TIM-PRM: Verifying multimodal reasoning with Tool-Integrated PRM
Peng Kuang, Xiangxiang Wang, Wentao Liu, Jian Dong, Kaidi Xu
TL;DR
This paper tackles the reliability of multimodal reasoning by addressing visual grounding failures in verification. It introduces TIM-PRM, an agentic, tool-integrated verifier that uses Independent Question Asking to decouple perception from hypothesis and ground verification in external evidence. Through a curated dataset and extensive experiments on VisualProcessBench, TIM-PRM 8BSET achieves state-of-the-art open-weight performance and superior error localization (FISI) compared to larger baselines, demonstrating improved interpretability and robustness. The approach offers a scalable path toward more trustworthy multimodal reasoning in high-stakes settings.
Abstract
Multimodal Large Language Models (MLLMs) have achieved impressive performances in mathematical reasoning, yet they remain vulnerable to visual hallucinations and logical inconsistencies that standard outcome-based supervision fails to mitigate. While Process Reward Models (PRMs) promise step-by-step verification, current approaches typically operate as scalar scorers or generative critics that suffer from sycophancy, blindly validating the flawed hypotheses rather than grounding them in visual reality. To bridge this gap, we introduce TIM-PRM (Tool-Integrated Multimodal PRM), a novel agentic framework that transforms verification from a passive classification task into an active, tool-augmented investigation. TIM-PRM is trained to explicitly plan verification strategies and utilizes a mechanism of Independent Question Asking to query evidence via external tools, effectively decoupling verification from the reasoning context to eliminate confirmation bias.

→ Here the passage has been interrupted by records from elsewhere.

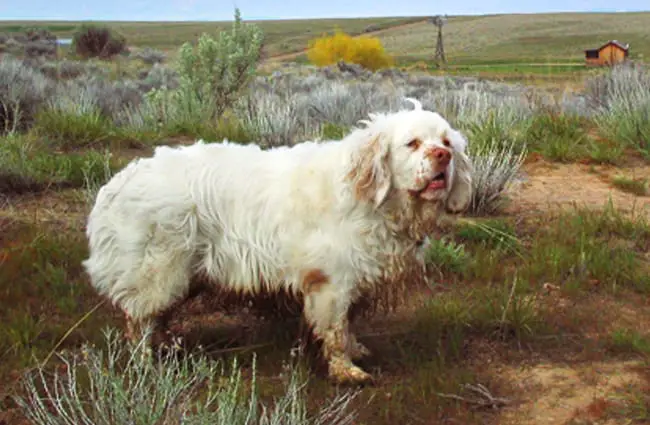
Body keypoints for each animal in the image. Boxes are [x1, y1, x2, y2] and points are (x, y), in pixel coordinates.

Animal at [83, 99, 474, 384]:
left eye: (446, 142)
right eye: (413, 143)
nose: (443, 156)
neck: (372, 198)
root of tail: (118, 182)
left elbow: (348, 325)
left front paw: (356, 350)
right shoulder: (331, 283)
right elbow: (335, 330)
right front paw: (346, 371)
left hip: (180, 272)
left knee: (155, 316)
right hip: (157, 270)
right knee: (139, 320)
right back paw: (146, 362)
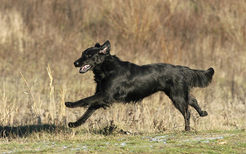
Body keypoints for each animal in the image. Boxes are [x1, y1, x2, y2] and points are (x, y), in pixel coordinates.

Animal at [65, 40, 213, 131]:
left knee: (187, 112)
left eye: (88, 55)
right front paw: (75, 124)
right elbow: (88, 111)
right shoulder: (102, 96)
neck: (107, 68)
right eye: (82, 54)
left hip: (177, 96)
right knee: (193, 100)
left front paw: (70, 104)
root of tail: (181, 68)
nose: (75, 63)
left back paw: (187, 129)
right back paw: (203, 113)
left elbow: (85, 100)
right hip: (178, 93)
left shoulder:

We instantiate this method by curating a high-quality dataset of tool-integrated verification trajectories. Extensive experiments on VisualProcessBench demonstrate that our 8B parameter model surpasses existing open-source multimodal PRMs, significantly outperforming much larger models like Qwen2.5-72B and InternVL-78B, while offering interpretable insights into the verification process.